A generation ago, American employers brooked no insubordination from so-called whistleblowers. In his book Whistleblowing at Work (Westview Press, 1998), sociologist Terance D. Miethe described the common perception of a whistleblower as a “snitch” and a “lowlife who betrays a sacred trust largely for personal gain.” In 1972, as reported in a paper prepared for Santa Clara University’s Markkula Center for Applied Ethics in 2003, a labor arbitrator famously denied a whistleblower’s plea for reinstatement by telling him “You cannot bite the hand that feeds you and insist on staying on for the banquet.”

Starting in the 1970s, Congress added anti-retaliation provisions to virtually every major civil-rights, employment, and consumer-protection law, including the Age Discrimination in Employment Act, the Americans with Disabilities Act, Title VII of the Civil Rights Act of 1964, the Fair Labor Standards Act, and the Occupational Safety and Health Act.
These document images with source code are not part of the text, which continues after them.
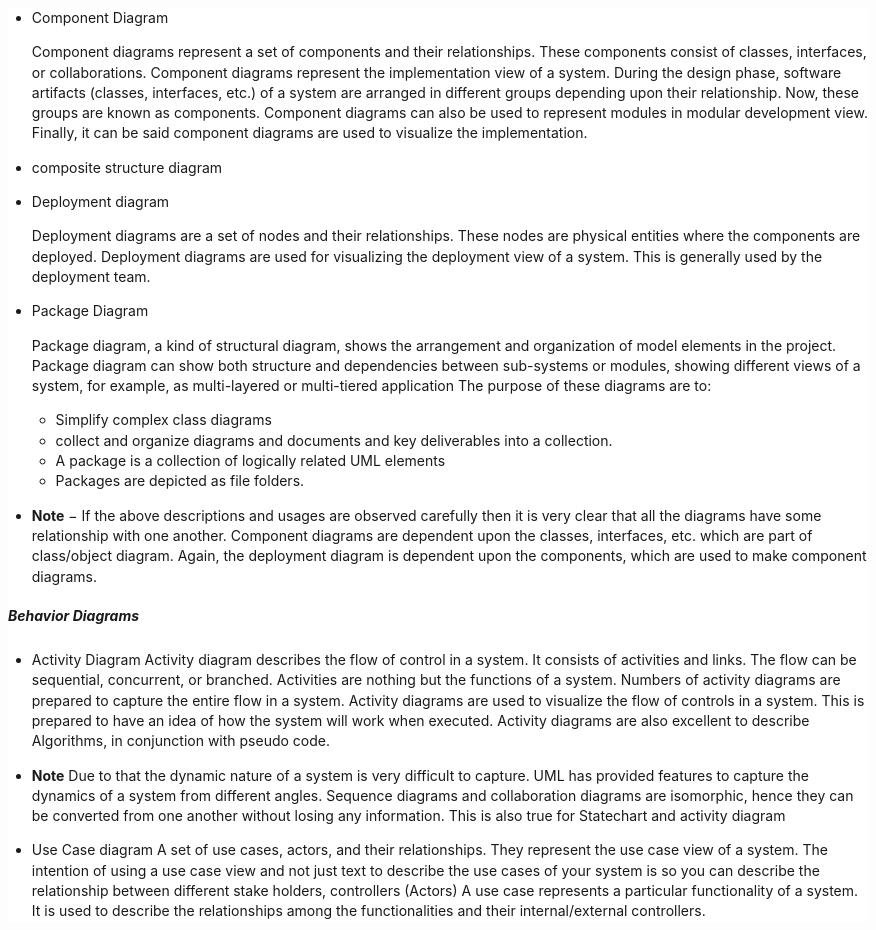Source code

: * Component Diagram

   Component diagrams represent a set of components and their relationships. These components consist of classes, interfaces, or collaborations. Component diagrams represent the implementation view of a system.
   During the design phase, software artifacts (classes, interfaces, etc.) of a system are arranged in different groups depending upon their relationship. Now, these groups are known as components.
   Component diagrams can also be used to represent modules in modular development view.
   Finally, it can be said component diagrams are used to visualize the implementation.
* composite structure diagram
* Deployment diagram

   Deployment diagrams are a set of nodes and their relationships. These nodes are physical entities where the components are deployed.
   Deployment diagrams are used for visualizing the deployment view of a system. This is generally used by the deployment team.
* Package Diagram

  Package diagram, a kind of structural diagram, shows the arrangement and organization of model elements in the project. Package diagram can show both structure and dependencies between sub-systems or modules, showing different views of a system, for example, as multi-layered or multi-tiered application
  The purpose of these diagrams are to:
    * Simplify complex class diagrams
    * collect and organize diagrams and documents and key deliverables into a collection.
    * A package is a collection of logically related UML elements
    * Packages are depicted as file folders.

* **Note**  − If the above descriptions and usages are observed carefully then it is very clear that all the diagrams have some relationship with one another. Component diagrams are dependent upon the classes, interfaces, etc. which are part of class/object diagram. Again, the deployment diagram is dependent upon the components, which are used to make component diagrams.

##### Behavior Diagrams

* Activity Diagram
Activity diagram describes the flow of control in a system. It consists of activities and links. The flow can be sequential, concurrent, or branched.
Activities are nothing but the functions of a system. Numbers of activity diagrams are prepared to capture the entire flow in a system.
Activity diagrams are used to visualize the flow of controls in a system. This is prepared to have an idea of how the system will work when executed.
Activity diagrams are also excellent to describe Algorithms, in conjunction with pseudo code.

* **Note** Due to that the dynamic nature of a system is very difficult to capture. UML has provided features to capture the dynamics of a system from different angles. Sequence diagrams and collaboration diagrams are isomorphic, hence they can be converted from one another without losing any information. This is also true for Statechart and activity diagram

* Use Case diagram
   A set of use cases, actors, and their relationships. They represent the use case view of a system. The intention of using a use case view and not just text to describe the use cases of your system is so you can describe the relationship between different stake holders, controllers (Actors)
   A use case represents a particular functionality of a system. It is used to describe the relationships among the functionalities and their internal/external controllers.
Today federal laws (and, in many jurisdictions, state statutes and municipal ordinanances) prohibit employers from demoting, firing, or retaliating in any other manner against employees for reporting violations to public authorities.
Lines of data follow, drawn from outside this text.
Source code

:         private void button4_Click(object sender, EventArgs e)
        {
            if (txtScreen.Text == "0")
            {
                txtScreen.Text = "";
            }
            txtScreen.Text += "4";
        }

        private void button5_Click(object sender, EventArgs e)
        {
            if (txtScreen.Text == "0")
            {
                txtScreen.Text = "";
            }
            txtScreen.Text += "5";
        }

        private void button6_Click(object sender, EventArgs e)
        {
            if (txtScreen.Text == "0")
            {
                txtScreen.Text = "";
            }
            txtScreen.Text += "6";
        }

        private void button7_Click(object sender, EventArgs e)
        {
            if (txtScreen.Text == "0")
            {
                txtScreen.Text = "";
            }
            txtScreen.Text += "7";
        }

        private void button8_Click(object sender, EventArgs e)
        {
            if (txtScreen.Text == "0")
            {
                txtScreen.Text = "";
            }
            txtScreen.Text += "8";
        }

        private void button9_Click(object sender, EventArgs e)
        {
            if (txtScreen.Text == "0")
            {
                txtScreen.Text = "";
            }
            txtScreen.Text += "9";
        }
Whistleblower protections have been expanded in the last decade. Congress enacted the Sarbanes- Oxley Act in 2002 to foster greater corporate responsibility in the aftermath of lawsuits against Enron, WorldCom, Tyco, and others. One significant provision in Sarbanes-Oxley, applicable to nonprofit and for-profit institutions alike, makes it a felony to take adverse employment action against any person “for providing to a law-enforcement officer any truthful information relating to the commission or possible commission of any Federal offense.”
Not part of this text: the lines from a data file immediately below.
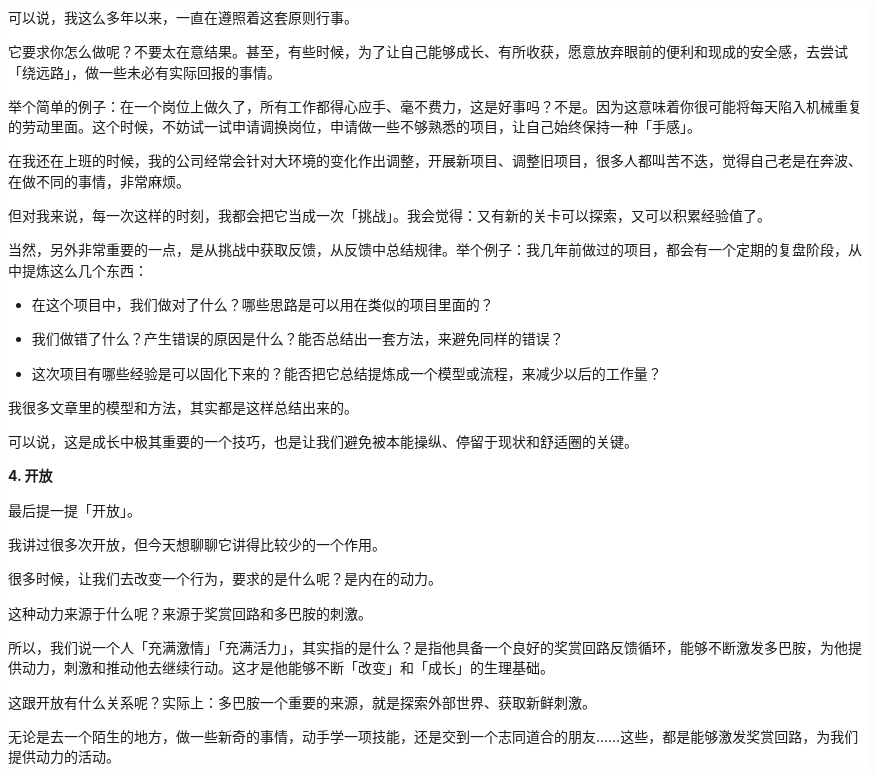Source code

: 
可以说，我这么多年以来，一直在遵照着这套原则行事。

  

它要求你怎么做呢？不要太在意结果。甚至，有些时候，为了让自己能够成长、有所收获，愿意放弃眼前的便利和现成的安全感，去尝试「绕远路」，做一些未必有实际回报的事情。

  

举个简单的例子：在一个岗位上做久了，所有工作都得心应手、毫不费力，这是好事吗？不是。因为这意味着你很可能将每天陷入机械重复的劳动里面。这个时候，不妨试一试申请调换岗位，申请做一些不够熟悉的项目，让自己始终保持一种「手感」。

  

在我还在上班的时候，我的公司经常会针对大环境的变化作出调整，开展新项目、调整旧项目，很多人都叫苦不迭，觉得自己老是在奔波、在做不同的事情，非常麻烦。

  

但对我来说，每一次这样的时刻，我都会把它当成一次「挑战」。我会觉得：又有新的关卡可以探索，又可以积累经验值了。

  

当然，另外非常重要的一点，是从挑战中获取反馈，从反馈中总结规律。举个例子：我几年前做过的项目，都会有一个定期的复盘阶段，从中提炼这么几个东西：

  * 在这个项目中，我们做对了什么？哪些思路是可以用在类似的项目里面的？

  * 我们做错了什么？产生错误的原因是什么？能否总结出一套方法，来避免同样的错误？

  * 这次项目有哪些经验是可以固化下来的？能否把它总结提炼成一个模型或流程，来减少以后的工作量？

  

我很多文章里的模型和方法，其实都是这样总结出来的。

  

可以说，这是成长中极其重要的一个技巧，也是让我们避免被本能操纵、停留于现状和舒适圈的关键。

  

  

**4\. 开放**

  

最后提一提「开放」。

  

我讲过很多次开放，但今天想聊聊它讲得比较少的一个作用。

  

很多时候，让我们去改变一个行为，要求的是什么呢？是内在的动力。

  

这种动力来源于什么呢？来源于奖赏回路和多巴胺的刺激。

  

所以，我们说一个人「充满激情」「充满活力」，其实指的是什么？是指他具备一个良好的奖赏回路反馈循环，能够不断激发多巴胺，为他提供动力，刺激和推动他去继续行动。这才是他能够不断「改变」和「成长」的生理基础。

  

这跟开放有什么关系呢？实际上：多巴胺一个重要的来源，就是探索外部世界、获取新鲜刺激。

  

无论是去一个陌生的地方，做一些新奇的事情，动手学一项技能，还是交到一个志同道合的朋友……这些，都是能够激发奖赏回路，为我们提供动力的活动。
In 2008, in response both to passage of Sarbanes-Oxley and to a series of scandals affecting the financial reputations of some large nonprofit organizations (including the J. Paul Getty Trust and the Smithsonian Institution), the Internal Revenue Service issued a report urging every nonprofit “to adopt an effective policy for handling employee complaints and to establish procedures for employees to report in confidence any suspected financial impropriety or misuse of the charity’s resources.” That same year, the IRS added this simple question to Form 990, the informational tax return filed by most colleges and other tax-exempt organizations: “Does the organization have a written whistleblower policy?” As AGB Senior Fellow Thomas Hyatt observed in a column in Trusteeship in 2008, most institutions interpreted the question to mean that institutions were required to adopt such a policy—and all but a few have done so in the past three years.

Now, then, may be a good time to take a careful look at the whistleblower protection policy your institution has adopted—or, if it has not done so, to start that process. The policy should include the following elements:

  • A robust internal-audit function with a reporting line to the board committee or subcommittee responsible for institutional audit functions.
  • An institutional reporting process requiring employees to report concerns whenever they have legitimate reason to believe that malfeasance has occurred. A good policy typically includes a tollfree hotline allowing employees to make reports anonymously.
  • An explicit prohibition against retaliation, such as this from the University of Iowa’s exemplary policy: “[The institution] encourages its faculty, staff, and students to make good-faith reports of University-related misconduct. The commitment to improve the quality of the University through such reports is vital to the well-being of the entire campus community. Retaliation as a response to such a report will not be tolerated.”

Retaliation claims are becoming increasing common on campuses and can needlessly complicate otherwise routine employment litigation. Employees have an absolute, legally protected right to file claims and lawsuits against their employer. Trustees and everyone who supervises employees on a campus should be aware of the pitfalls associated with adverse employment actions against a subordinate who could be characterized as a whistleblower.